Exercise -
Set down every record below exactly as it stands, with the pictures omitted.

Stored data entries -
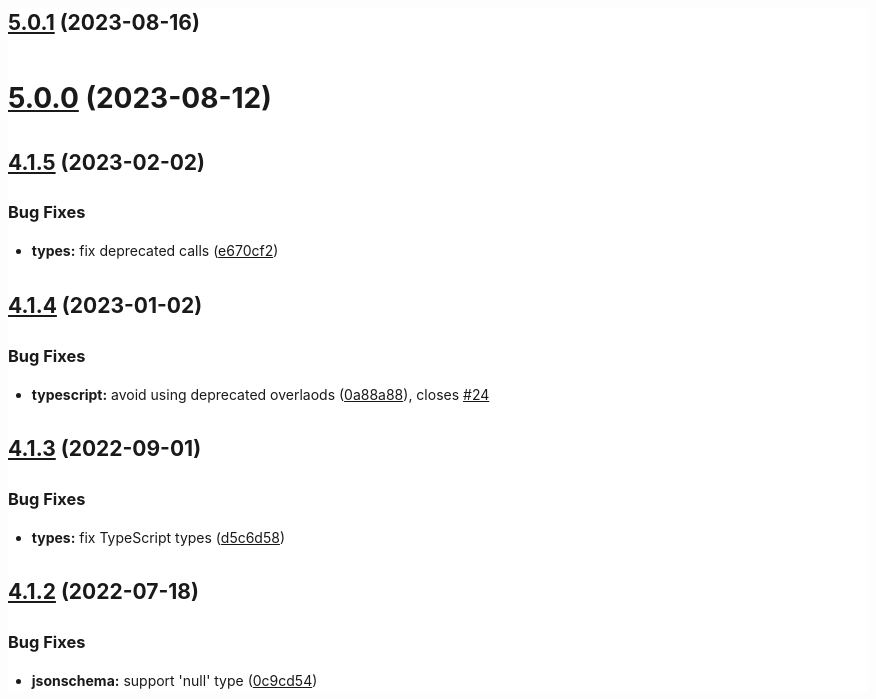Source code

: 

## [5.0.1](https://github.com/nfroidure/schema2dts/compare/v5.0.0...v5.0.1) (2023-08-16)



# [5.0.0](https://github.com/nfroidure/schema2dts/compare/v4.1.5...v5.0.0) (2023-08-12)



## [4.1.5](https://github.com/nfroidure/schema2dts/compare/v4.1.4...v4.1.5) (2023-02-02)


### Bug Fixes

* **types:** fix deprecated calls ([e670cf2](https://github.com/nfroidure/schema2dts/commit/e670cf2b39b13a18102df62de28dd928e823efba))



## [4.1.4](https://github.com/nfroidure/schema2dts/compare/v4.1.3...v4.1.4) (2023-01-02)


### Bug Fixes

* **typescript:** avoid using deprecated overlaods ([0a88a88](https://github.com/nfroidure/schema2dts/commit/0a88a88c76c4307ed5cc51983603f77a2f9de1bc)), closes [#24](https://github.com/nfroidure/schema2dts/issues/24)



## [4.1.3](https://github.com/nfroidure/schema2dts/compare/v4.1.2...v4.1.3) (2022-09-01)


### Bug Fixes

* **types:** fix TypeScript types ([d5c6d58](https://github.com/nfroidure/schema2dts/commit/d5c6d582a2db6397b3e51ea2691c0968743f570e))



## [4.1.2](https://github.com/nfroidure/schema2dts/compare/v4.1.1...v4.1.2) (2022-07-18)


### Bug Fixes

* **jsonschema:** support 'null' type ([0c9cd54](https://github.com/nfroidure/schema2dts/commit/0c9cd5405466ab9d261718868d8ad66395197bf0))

Answer section -
Source code

: 

## [5.0.1](https://github.com/nfroidure/schema2dts/compare/v5.0.0...v5.0.1) (2023-08-16)



# [5.0.0](https://github.com/nfroidure/schema2dts/compare/v4.1.5...v5.0.0) (2023-08-12)



## [4.1.5](https://github.com/nfroidure/schema2dts/compare/v4.1.4...v4.1.5) (2023-02-02)


### Bug Fixes

* **types:** fix deprecated calls ([e670cf2](https://github.com/nfroidure/schema2dts/commit/e670cf2b39b13a18102df62de28dd928e823efba))



## [4.1.4](https://github.com/nfroidure/schema2dts/compare/v4.1.3...v4.1.4) (2023-01-02)


### Bug Fixes

* **typescript:** avoid using deprecated overlaods ([0a88a88](https://github.com/nfroidure/schema2dts/commit/0a88a88c76c4307ed5cc51983603f77a2f9de1bc)), closes [#24](https://github.com/nfroidure/schema2dts/issues/24)



## [4.1.3](https://github.com/nfroidure/schema2dts/compare/v4.1.2...v4.1.3) (2022-09-01)


### Bug Fixes

* **types:** fix TypeScript types ([d5c6d58](https://github.com/nfroidure/schema2dts/commit/d5c6d582a2db6397b3e51ea2691c0968743f570e))



## [4.1.2](https://github.com/nfroidure/schema2dts/compare/v4.1.1...v4.1.2) (2022-07-18)


### Bug Fixes

* **jsonschema:** support 'null' type ([0c9cd54](https://github.com/nfroidure/schema2dts/commit/0c9cd5405466ab9d261718868d8ad66395197bf0))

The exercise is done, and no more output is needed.